:: Selected extract ::
--

Iran’s Election: Ample Evidence Puts Legitimacy of Votes Into Question

Submitted by Melissa Solin on September 1, 2009 – 12:00 amNo Comment

On June 12, 2009, Mahmoud Ahmadinejad won the Iranian presidential election with 24,527,516 votes, or 62.63% of the popular vote.
Or did he?

People all over the globe have doubted the legitimacy of the results. Since the election, there have been massive protests, both in Iran and abroad. It is certainly alarming that in an election which seems to have been won so easily, people would come out to protest in record numbers.

During his prior term, Ahmadinejad shocked many with certain statements he made. Ahmadinejad was asked why Iran has committed “execution on Iranian citizens who are homosexuals”, to which he responded, “In Iran, we don’t have homosexuals like in your country… In Iran, we do not have this phenomenon. I don’t know who’s told you that we have it”. Regardless of anyone’s views on same-sex marriage or gay rights, it is ridiculous to say that homosexuals do not exist in any given area of the world.

--

Can you write the next part of the article on Iran's 2009 presidential election, starting right after its final sentence?

--

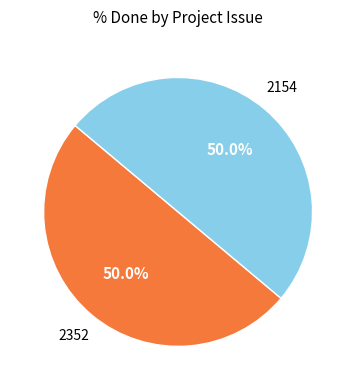

Count the number of slices in the pie.

2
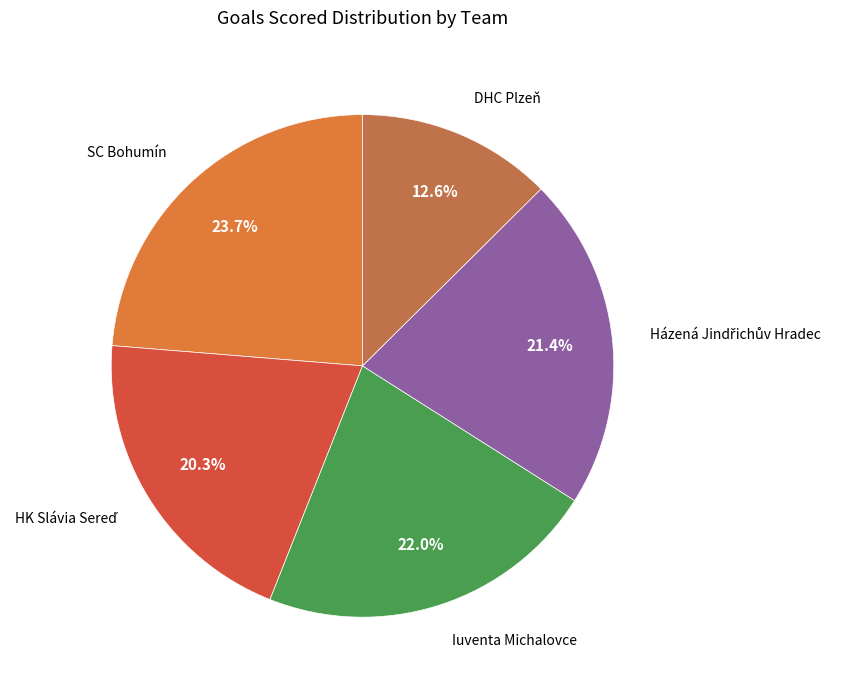

How many slices are in this pie chart?

5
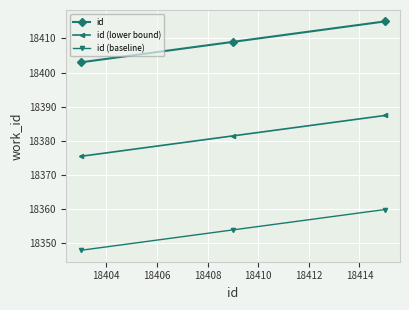

What is the greatest value displayed?

18415.0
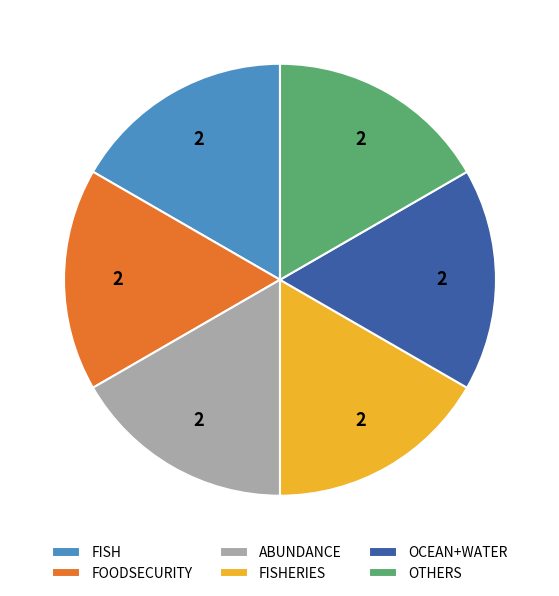

Do ABUNDANCE and OTHERS together represent more than half of the pie?

No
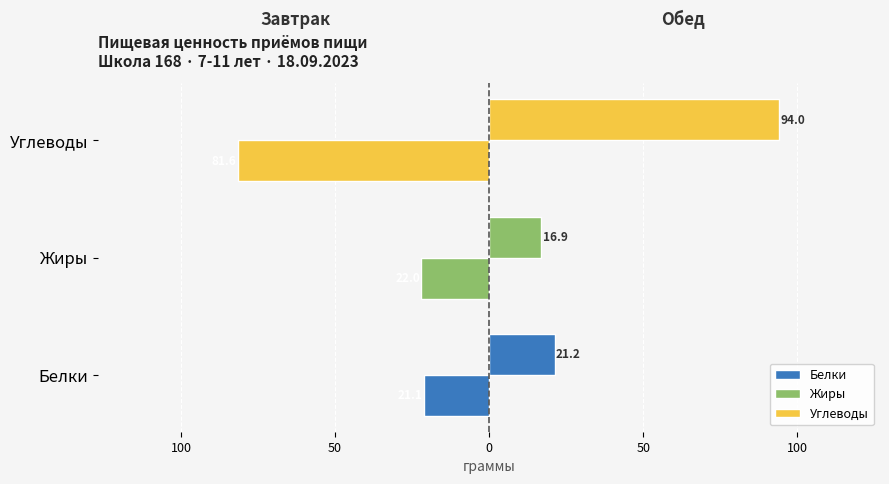

Reading left to right, list all the values displayed in this chart.

Завтрак: -21.1	-22.0	-81.6
Обед: 21.2	16.9	94.0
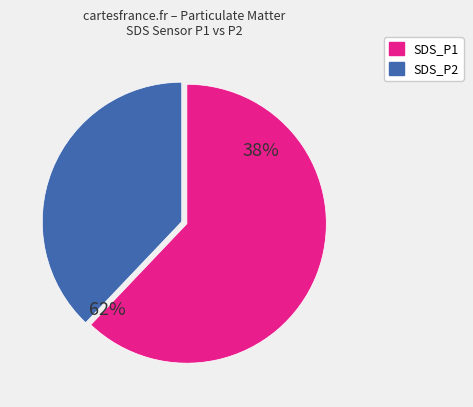

The SDS_P1 slice represents 51% of the pie. True or false?

False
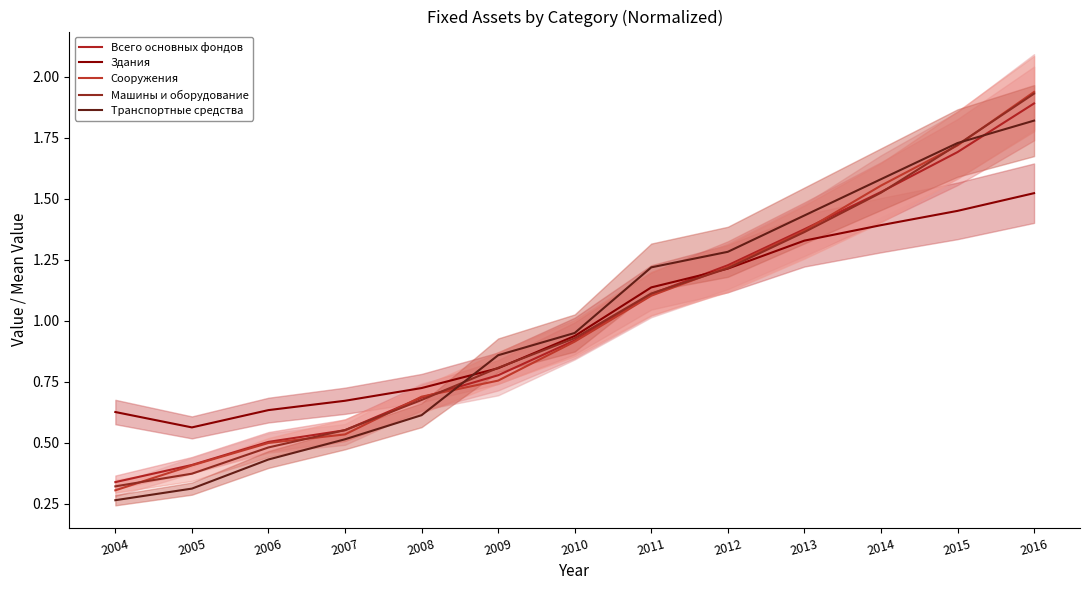

What is the difference between the second highest and minimum values in the Машины и оборудование series?

1.4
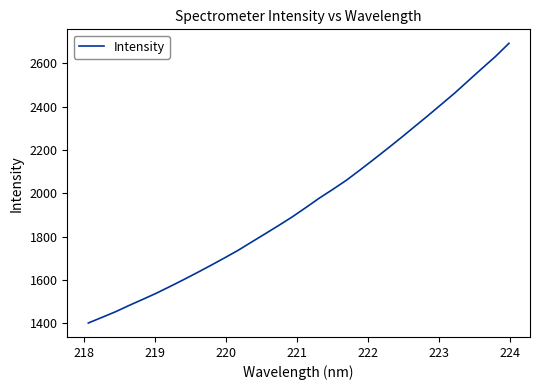

What is the difference between the maximum and minimum values?

1292.3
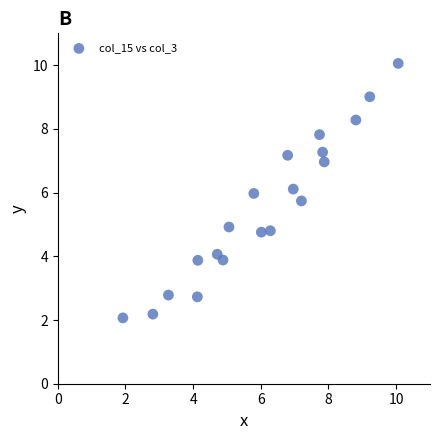

What is the range of Y values (max minus min)?

8.0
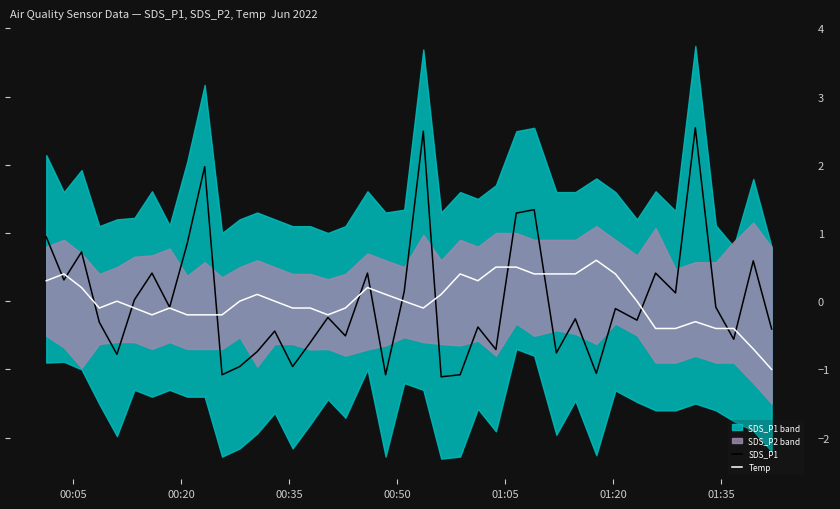

What is the highest value of the Temp series?

0.6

--

:: Exercise answer ::
In analyzing data from the election, Walter Mebane of the University of Michigan in Ann Arbor, found strong evidence that ballot boxes were stuffed with additional votes for Ahmadinejad. Henry Brady, a political scientist at UC Berkeley, has said that this data “is highly, highly, highly suggestive that something odd was going on. Someone who really knows the geopolitical makeup of Iran might be able to take this analysis further. I hope the CIA has someone doing that.”

Mebane has studied election results from other countries as well, including the US, Russia, and Mexico. In elections which use write-in ballots, there are usually a certain number that are thrown out due to illegibility. Generally, those who commit voter fraud forget to add in these null votes. Interestingly, those cities in Iran with fewer invalid votes than usual had a higher percentage of the votes for Ahmadinejad.

Mebane also examined the data using a statistical tool known as Benford’s Law. He discovered that the votes for Ahmadinejad and two minor candidates did not obey this law well, which elicits further suspicions.

20090726-iran-protests1

In six separate official announcements for results of the election throughout the day, proportions of votes for each candidate stayed constant. When plotting votes for Ahmadinejad and Mousavi, one finds that the points make up an almost perfectly straight line. The correlation constant is .998, with 1.0 being a perfect correlation. This graph adds to other suspicious characteristics of the election.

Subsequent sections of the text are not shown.